#### Data shown
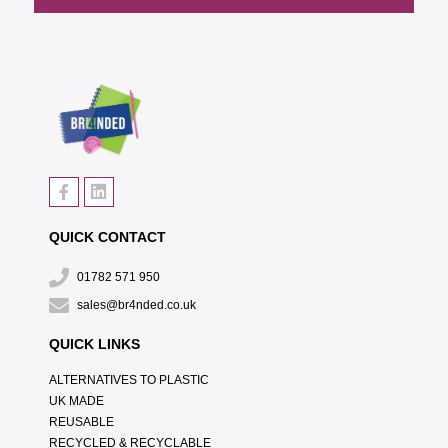
QUICK CONTACT
01782 571 950
sales@br4nded.co.uk
QUICK LINKS
ALTERNATIVES TO PLASTIC
UK MADE
REUSABLE
RECYCLED & RECYCLABLE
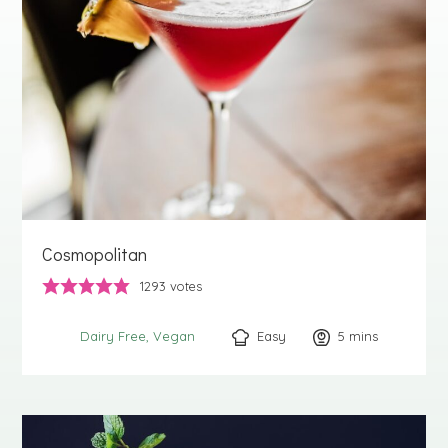
Cosmopolitan
1293
votes
Easy
5
minutes
mins
Dairy Free
Vegan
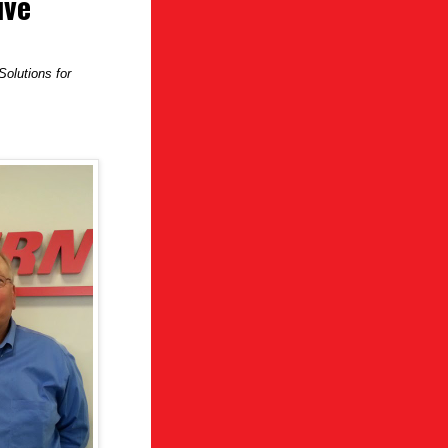
ive
olutions for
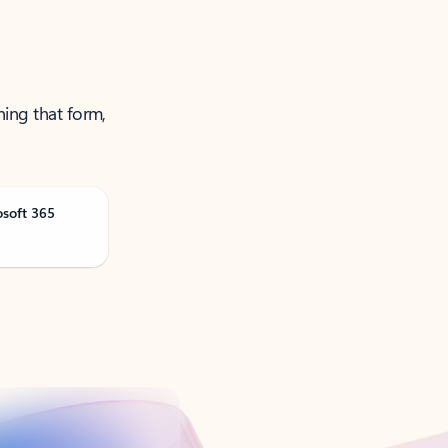
ning that form,
osoft 365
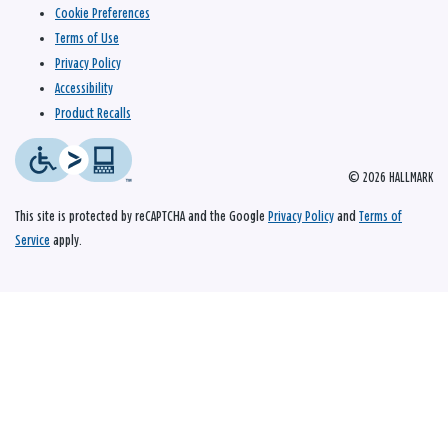
Cookie Preferences
Terms of Use
Privacy Policy
Accessibility
Product Recalls
© 2026 HALLMARK
This site is protected by reCAPTCHA and the Google
Privacy Policy
and
Terms of
Service
apply.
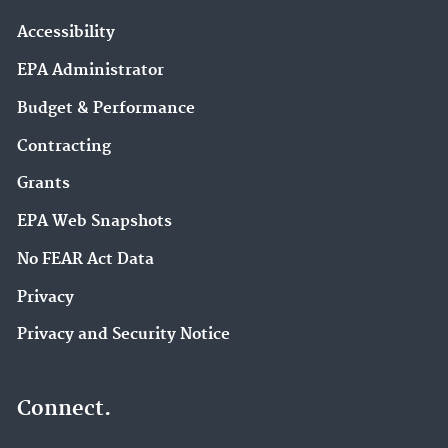
Accessibility
EPA Administrator
Budget & Performance
Contracting
Grants
EPA Web Snapshots
No FEAR Act Data
Privacy
Privacy and Security Notice
Connect.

#### About this exercise
All the material shown above is to be copied exactly, with no pictures carried over.

#### Reply to the exercise
QUICK CONTACT
01782 571 950
sales@br4nded.co.uk
QUICK LINKS
ALTERNATIVES TO PLASTIC
UK MADE
REUSABLE
RECYCLED & RECYCLABLE
Cosmopolitan
1293
votes
Easy
5
minutes
mins
Dairy Free
Vegan
ive
olutions for
ning that form,
osoft 365
Cookie Preferences
Terms of Use
Privacy Policy
Accessibility
Product Recalls
© 2026 HALLMARK
This site is protected by reCAPTCHA and the Google
Privacy Policy
and
Terms of
Service
apply.
Accessibility
EPA Administrator
Budget & Performance
Contracting
Grants
EPA Web Snapshots
No FEAR Act Data
Privacy
Privacy and Security Notice
Connect.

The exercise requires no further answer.